Data lines:
------------------------------------

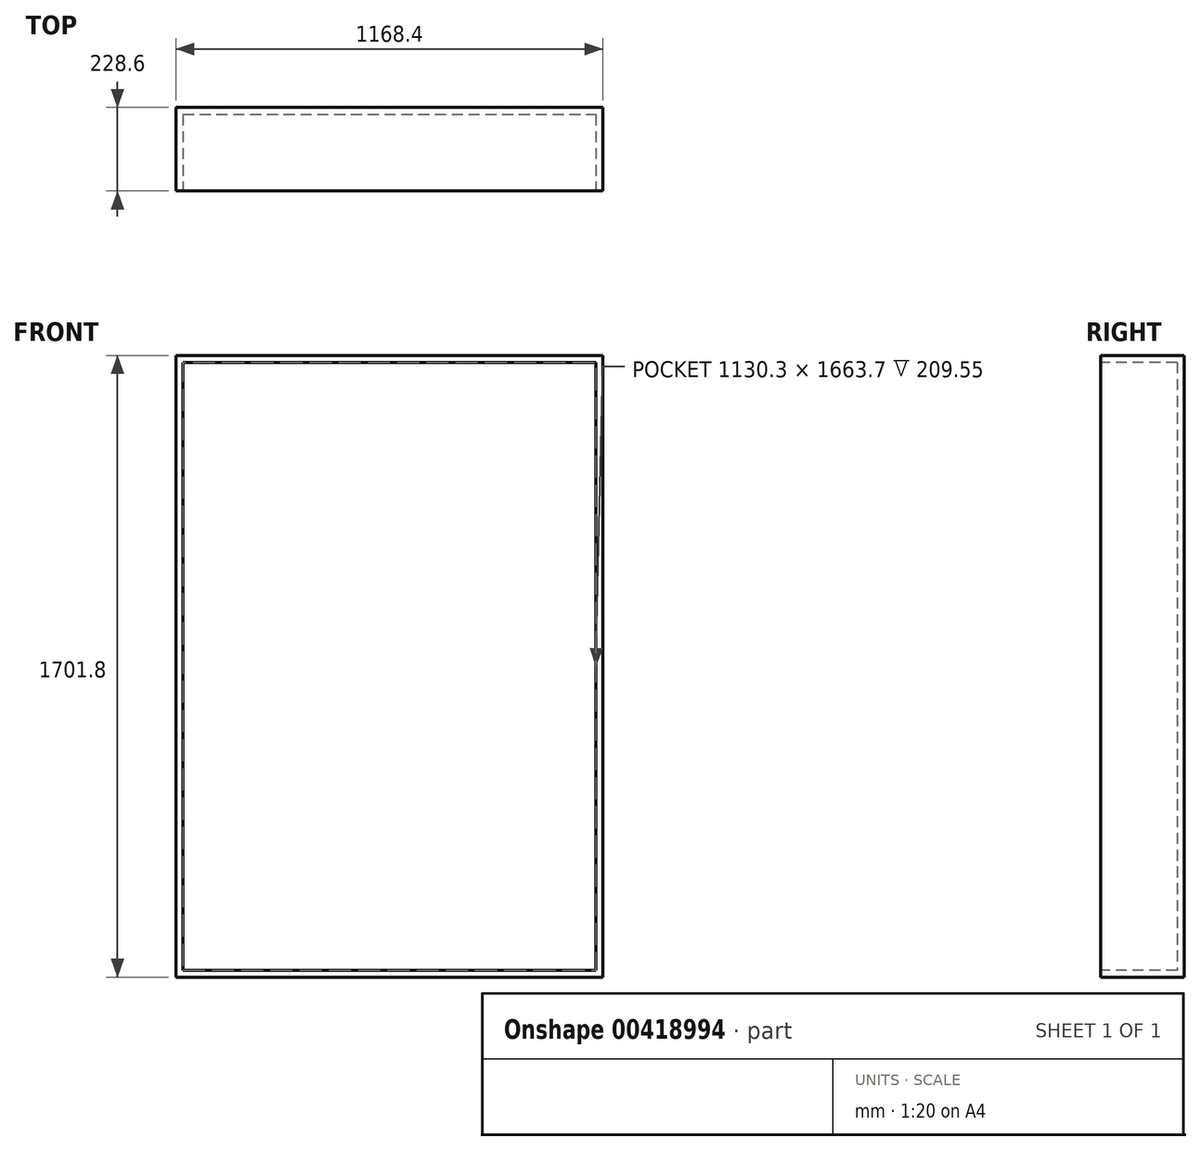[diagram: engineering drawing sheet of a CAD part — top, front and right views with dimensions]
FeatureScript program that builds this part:
annotation { "Feature Type Name" : "Feature", "Feature Type Description" : "" }
export const myFeature = defineFeature(function(context is Context, id is Id, definition is map)
    precondition{}
    {
        {
            var Q0;
            Q0=qCreatedBy(makeId("Front.planeOp"),FACE);
            var sketch = newSketch(context, id + "F0", { "sketchPlane" : qUnion([Q0])});
            skLineSegment(sketch, "E0.bottom", {"start": v(-584.2, 1701.8) * mm, "end": v(584.2, 1701.8) * mm});
            skLineSegment(sketch, "E0.top", {"start": v(-584.2, 0) * mm, "end": v(584.2, 0) * mm});
            skLineSegment(sketch, "E0.left", {"start": v(-584.2, 1701.8) * mm, "end": v(-584.2, 0) * mm});
            skLineSegment(sketch, "E0.right", {"start": v(584.2, 1701.8) * mm, "end": v(584.2, 0) * mm});
            skLineSegment(sketch, "E1.bottom", {"start": v(584.2, 1701.8) * mm, "end": v(584.2, 1701.8) * mm});
            skLineSegment(sketch, "E1.top", {"start": v(584.2, 1701.8) * mm, "end": v(584.2, 1701.8) * mm});
            skLineSegment(sketch, "E1.left", {"start": v(584.2, 1701.8) * mm, "end": v(584.2, 1701.8) * mm});
            skLineSegment(sketch, "E1.right", {"start": v(584.2, 1701.8) * mm, "end": v(584.2, 1701.8) * mm});
            skSolve(sketch);
        }
        {
            var Q0;
            Q0 = qSketchRegion(id + "F0", true);
            extrude(context, id + "F1", {"entities" : qUnion([Q0]), "depth" : 228.6 * mm});
        }
        {
            var Q0;
            Q0=makeQuery(id+"F1.opExtrude","CAP_FACE",FACE,{"disambiguationData":[OSD([sQuery(id+"F0.wireOp",EDGE,"E0.bottom"),sQuery(id+"F0.wireOp",EDGE,"E0.top"),sQuery(id+"F0.wireOp",EDGE,"E0.left"),sQuery(id+"F0.wireOp",EDGE,"E0.right")])],"isStart":false});
            var sketch = newSketch(context, id + "F2", { "sketchPlane" : qUnion([Q0])});
            skLineSegment(sketch, "E2.bottom", {"start": v(-565.15, 1682.75) * mm, "end": v(565.15, 1682.75) * mm});
            skLineSegment(sketch, "E2.top", {"start": v(-565.15, 19.05) * mm, "end": v(565.15, 19.05) * mm});
            skLineSegment(sketch, "E2.left", {"start": v(-565.15, 1682.75) * mm, "end": v(-565.15, 19.05) * mm});
            skLineSegment(sketch, "E2.right", {"start": v(565.15, 1682.75) * mm, "end": v(565.15, 19.05) * mm});
            skSolve(sketch);
        }
        {
            var Q0;
            Q0=makeQuery(id+"F2.imprint","IMPRINT",FACE,{"disambiguationData":[TD([[makeQuery(id+"F2.imprint","IMPRINT",EDGE,{"derivedFrom":sQuery(id+"F2.wireOp",EDGE,"E2.bottom")}),-1.0]])]});
            extrude(context, id + "F3", {"entities" : qUnion([Q0]), "operationType" : NewBodyOperationType.REMOVE, "oppositeDirection" : true, "depth" : 209.55 * mm});
        }
    });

------------------------------------

Work to be completed: Report each line in the rows above that contains the string "depth".

Response to the exercise:
            extrude(context, id + "F1", {"entities" : qUnion([Q0]), "depth" : 228.6 * mm});
            extrude(context, id + "F3", {"entities" : qUnion([Q0]), "operationType" : NewBodyOperationType.REMOVE, "oppositeDirection" : true, "depth" : 209.55 * mm});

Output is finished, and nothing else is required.